The expected behaviour of the Intelligence Committees may be a microcosm of the complex, chamber-dependent and cross-cutting dynamics at play on Capitol Hill. Under the leadership of Adam Schiff, the highly partisan House Intelligence Committee will focus almost exclusively on investigating the Trump administration’s ties to Russia, especially after the release of the Mueller report. Yet the relatively bipartisan Senate Intelligence Committee will often act as a check on a president who regularly undermines senior intelligence figures. The open question with the intelligence committees, which is broadly relevant for issues concerning Congress and Asia policy, is whether and when bipartisan agreement can be found across party and chamber lines. That is a high bar, and when it is cleared, it will have a major impact on the Trump administration. But in many cases, there will merely be a lot of noise but no consensus on Capitol Hill, which will cede power to an administration with a maximalist vision of executive power in foreign affairs.
The outlook
Congress is set to play a key role on China policy, North Korea and in determining the size of the US defence budget. Broad bipartisan support in Congress for the Trump administration’s tougher approach to China — but not necessarily his methods such as tariffs — will empower the administration. Expect plenty more scrutiny of China’s global activities in Congress, whether on military issues, cyber, human rights or influence operations. On North Korea, there is still widespread concern about President Trump’s capacity to make major concessions to Kim Jong-Un without achieving verifiable benefits. Eliot Engel’s foreign affairs committee is likely to engage in targeted oversight of any proposed agreement between the United States and North Korea. However, the breakdown of talks during the second summit suggests there may be no concessions to consider for some time.
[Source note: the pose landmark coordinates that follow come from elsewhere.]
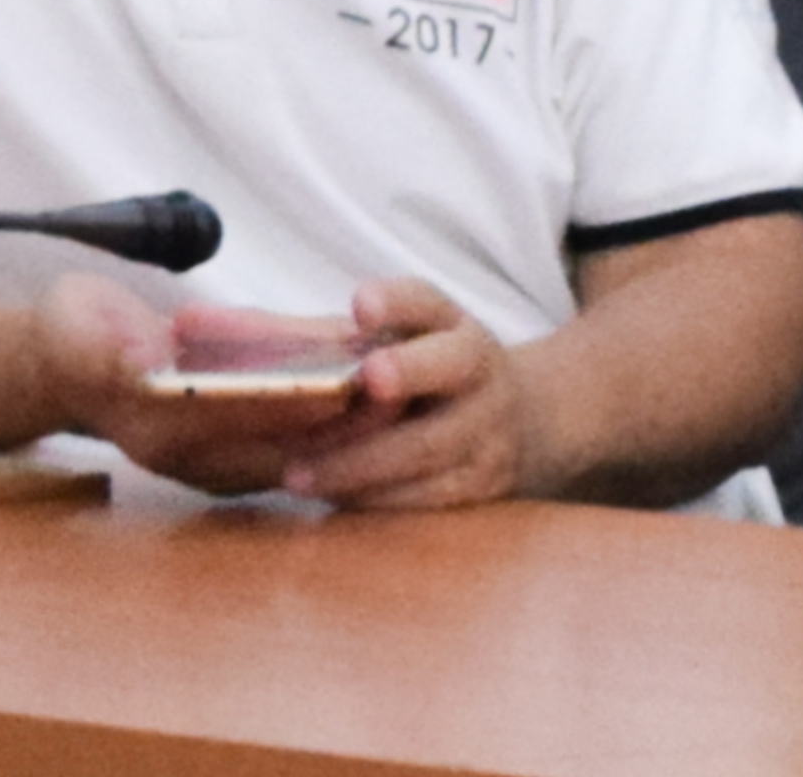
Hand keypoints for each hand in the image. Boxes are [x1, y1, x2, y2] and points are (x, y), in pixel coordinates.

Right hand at [31, 276, 405, 498]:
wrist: (61, 361)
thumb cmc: (67, 342)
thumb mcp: (76, 338)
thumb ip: (109, 352)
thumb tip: (143, 358)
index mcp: (160, 433)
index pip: (241, 422)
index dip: (295, 403)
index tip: (350, 383)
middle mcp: (197, 453)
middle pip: (282, 440)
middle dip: (340, 418)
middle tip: (401, 391)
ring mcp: (217, 446)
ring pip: (296, 435)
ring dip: (346, 414)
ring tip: (405, 385)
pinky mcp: (232, 431)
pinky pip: (291, 422)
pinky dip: (328, 397)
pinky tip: (370, 366)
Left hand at [272, 278, 537, 510]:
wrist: (524, 424)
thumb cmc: (439, 379)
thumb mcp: (421, 342)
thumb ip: (366, 341)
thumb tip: (278, 348)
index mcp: (457, 331)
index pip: (428, 303)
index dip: (396, 302)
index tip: (361, 306)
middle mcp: (483, 374)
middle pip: (447, 368)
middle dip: (401, 374)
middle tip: (334, 406)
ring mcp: (490, 433)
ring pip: (427, 449)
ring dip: (357, 465)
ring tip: (298, 475)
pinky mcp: (483, 488)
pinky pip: (425, 499)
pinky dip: (374, 500)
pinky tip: (332, 498)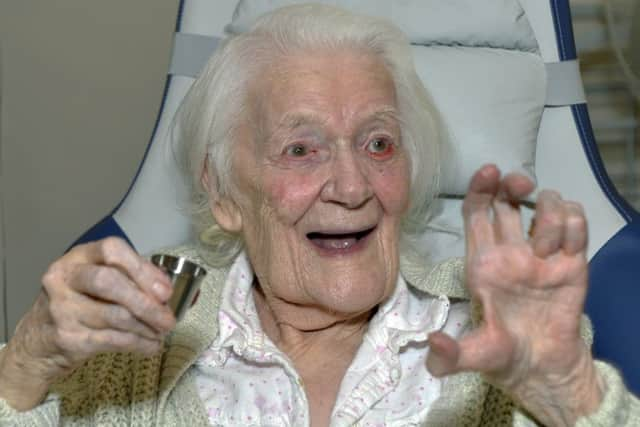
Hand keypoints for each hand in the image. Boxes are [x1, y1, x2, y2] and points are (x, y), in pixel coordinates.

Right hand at [0, 237, 175, 410]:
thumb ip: (134, 278)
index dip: (142, 268)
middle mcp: (65, 278)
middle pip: (108, 282)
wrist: (38, 340)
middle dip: (145, 301)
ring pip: (114, 316)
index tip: (165, 290)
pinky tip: (151, 346)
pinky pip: (111, 340)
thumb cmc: (80, 303)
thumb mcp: (100, 282)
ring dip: (147, 326)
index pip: (112, 250)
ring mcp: (62, 308)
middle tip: (168, 317)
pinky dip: (139, 344)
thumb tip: (175, 289)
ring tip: (163, 332)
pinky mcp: (67, 337)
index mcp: (79, 257)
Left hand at [426, 165, 602, 425]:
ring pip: (545, 205)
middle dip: (513, 184)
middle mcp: (510, 249)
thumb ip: (451, 355)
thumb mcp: (474, 356)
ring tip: (548, 250)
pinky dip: (574, 224)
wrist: (543, 365)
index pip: (476, 213)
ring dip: (547, 215)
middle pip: (509, 199)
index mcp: (482, 261)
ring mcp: (542, 252)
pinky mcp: (573, 259)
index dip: (479, 189)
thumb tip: (432, 341)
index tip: (488, 171)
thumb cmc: (503, 355)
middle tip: (520, 187)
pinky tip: (568, 248)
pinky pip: (576, 223)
Finally, expect robust debates about the size of the defence budget. House Democrats are likely to use their leverage to push for lower defence spending, which has also been favoured by many Democratic presidential hopefuls.22 There is widespread expectation in Washington that defence spending will either be lower than last year’s US$716 billion, appropriated late, or both, with a deleterious consequent impact on national security.
From Australia’s perspective, Congress will on some issues be a useful supporter of ‘status quo’ positions and robust US engagement and leadership in Asia. On many others, Congress will be slow-moving, infuriating or downright depressing in its impact on Asia policy. The dynamics in Congress may be confusing and contradictory, but they will be consequential.